--- Required work ---
Filter the data below for the string "Community" and copy each matching line.

--- Task inputs ---
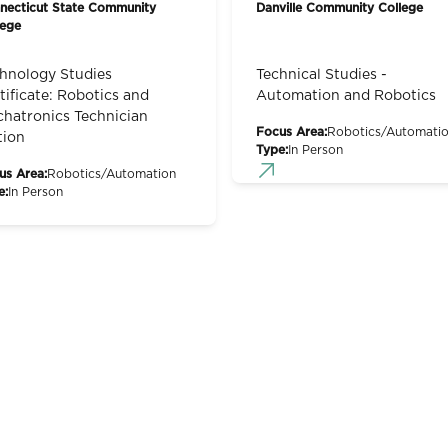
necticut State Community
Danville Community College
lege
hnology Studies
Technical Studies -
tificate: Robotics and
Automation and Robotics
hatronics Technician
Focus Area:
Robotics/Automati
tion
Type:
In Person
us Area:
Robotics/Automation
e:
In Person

--- Output below ---
necticut State Community
Danville Community College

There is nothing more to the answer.